# K-Nearest Neighbours

Basically trying to implement common distance calculation algorithms and would like to try KNN using those on Iris Data Set

Referece [http://dataaspirant.com/2015/04/11/five-most-popular-similarity-measures-implementation-in-python/]

- Implemented required distance functions (yet to review its accuracy)
- Loaded Irsi dataset
- splitted into training and test dataset 80%, 20%
- for each distance algorith, running k-NN from 1 to 9 and printing its accuracy

In [1]:
# Importing required modules
from math import * # for math operation
from decimal import Decimal # for decimal approximation
import operator # for selection
import pandas as pd # for handling iris dataset
from sklearn.model_selection import train_test_split

In [2]:
# My test vector

v1 = [1.0, 3.2, 4.8, 0.1, 3.2, 0.6, 2.2, 1.1]
v2 = [0.1, 5.2, 1.9, 4.2, 1.9, 0.1, 0.1, 6.0]

## Distance Algorthm Implementations

### Manhattan Distance

Also referred as L<sub>1</sup> Norm

\begin{equation*}
L_1 Norm = \lvert \vert x - y \rvert \rvert_1 = \left( \sum_{i=1}^n \lvert (x_i - y_i) \rvert \right)
\end{equation*}

In [3]:
def manhanttan_dist(v1, v2):
    '''
    returns manhattan distance between vector v1 and v2 having same dimension d
    numeric components for vectors v1 and v2 are assumed
    '''
    return round(Decimal(sum(abs(a-b) for a, b in zip(v1, v2))),3)

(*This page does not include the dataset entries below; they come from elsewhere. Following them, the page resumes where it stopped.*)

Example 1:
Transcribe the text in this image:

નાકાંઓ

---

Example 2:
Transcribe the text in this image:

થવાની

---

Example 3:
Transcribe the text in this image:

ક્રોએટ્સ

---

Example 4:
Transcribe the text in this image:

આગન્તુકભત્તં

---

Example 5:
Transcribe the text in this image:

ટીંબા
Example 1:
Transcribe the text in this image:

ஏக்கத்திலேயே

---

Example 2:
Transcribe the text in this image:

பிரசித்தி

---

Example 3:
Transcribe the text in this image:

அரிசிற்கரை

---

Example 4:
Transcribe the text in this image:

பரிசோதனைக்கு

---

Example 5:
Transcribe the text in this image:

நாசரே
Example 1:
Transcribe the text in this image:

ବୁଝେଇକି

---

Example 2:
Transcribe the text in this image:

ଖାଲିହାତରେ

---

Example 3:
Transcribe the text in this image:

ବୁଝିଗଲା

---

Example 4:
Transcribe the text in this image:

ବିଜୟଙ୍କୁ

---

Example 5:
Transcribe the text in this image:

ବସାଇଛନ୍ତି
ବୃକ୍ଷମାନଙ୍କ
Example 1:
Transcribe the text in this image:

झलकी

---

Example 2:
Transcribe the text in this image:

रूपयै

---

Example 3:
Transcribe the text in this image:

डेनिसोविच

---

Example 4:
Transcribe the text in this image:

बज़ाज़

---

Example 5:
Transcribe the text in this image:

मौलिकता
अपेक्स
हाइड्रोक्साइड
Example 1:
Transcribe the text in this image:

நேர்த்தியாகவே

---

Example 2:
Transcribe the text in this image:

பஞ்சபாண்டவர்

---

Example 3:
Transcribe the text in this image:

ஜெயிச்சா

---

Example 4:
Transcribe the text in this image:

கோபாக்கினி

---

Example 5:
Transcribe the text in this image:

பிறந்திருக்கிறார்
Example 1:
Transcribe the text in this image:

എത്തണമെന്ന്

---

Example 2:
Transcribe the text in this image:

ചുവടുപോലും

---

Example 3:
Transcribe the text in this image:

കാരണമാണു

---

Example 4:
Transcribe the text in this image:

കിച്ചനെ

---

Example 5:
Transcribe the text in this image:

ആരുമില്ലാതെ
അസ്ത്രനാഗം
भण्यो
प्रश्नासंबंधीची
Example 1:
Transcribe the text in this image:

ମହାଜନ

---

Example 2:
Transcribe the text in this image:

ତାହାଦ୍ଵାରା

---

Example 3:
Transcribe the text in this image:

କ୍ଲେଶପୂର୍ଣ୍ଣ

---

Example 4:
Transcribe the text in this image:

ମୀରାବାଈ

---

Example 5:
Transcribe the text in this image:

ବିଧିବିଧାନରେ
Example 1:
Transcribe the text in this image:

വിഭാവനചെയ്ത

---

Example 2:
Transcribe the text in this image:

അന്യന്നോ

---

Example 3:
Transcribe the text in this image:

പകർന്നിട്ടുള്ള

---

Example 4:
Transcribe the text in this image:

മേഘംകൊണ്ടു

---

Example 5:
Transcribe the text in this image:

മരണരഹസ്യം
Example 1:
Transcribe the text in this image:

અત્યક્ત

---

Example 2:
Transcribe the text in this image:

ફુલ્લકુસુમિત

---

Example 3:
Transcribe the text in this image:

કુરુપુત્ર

print(manhanttan_dist(v1,v1), manhanttan_dist(v2,v2))
print(manhanttan_dist(v1, v2), manhanttan_dist(v2, v1))

0.000 0.000
18.700 18.700


### Eucliean Distance

Also referred as L<sub>2</sub> Norm

\begin{equation*}
L_2 Norm = \lvert \vert x - y \rvert \rvert_2 = \sqrt{\left( \sum_{i=1}^d (x_{1i} - y_{2i})^2 \right)} = \sqrt{(x-y)^T(x-y)}
\end{equation*}

\begin{equation*}
L_2 Norm = \lvert \vert x - y \rvert \rvert_2 = \left( \sum_{i=1}^d (x_{1i} - y_{2i})^2 \right)^\frac{1}{2}
\end{equation*}

In [4]:
def eucd_dist(v1,v2):
    '''
    returns euclidean distance between vector v1 and v2 having same dimension d
    numeric components for vectors v1 and v2 are assumed
    '''
    return round(Decimal(sqrt(sum(pow(a-b,2) for a,b in zip(v1,v2)))),3)

In [5]:
print(eucd_dist(v1,v1), eucd_dist(v2,v2))
print(eucd_dist(v1, v2), eucd_dist(v2, v1))

0.000 0.000
7.771 7.771


### Minkowski Distance

Also referred as L<sub>p</sub> Norm

\begin{equation*}
L_p Norm = \lvert \vert x - y \rvert \rvert_p = \left( \sum_{i=1}^d \lvert x_{1i} - y_{2i} \rvert ^p \right)^\frac{1}{p}
\end{equation*}

Observations of Minkowski:

\begin{equation*}
L_1 Norm = Manhattan Distance
\end{equation*}
\begin{equation*}
L_2 Norm = Euclidean Distance
\end{equation*}

\begin{equation*}
L_\infty Norm = Chebyshev Distance = L_{max} Norm
\end{equation*}


In [6]:
def getNthRoot(val, n_root):
    '''
    returns n_th root of the given value
    '''
    return round(Decimal(val) ** Decimal(Decimal(1.0)/n_root),3)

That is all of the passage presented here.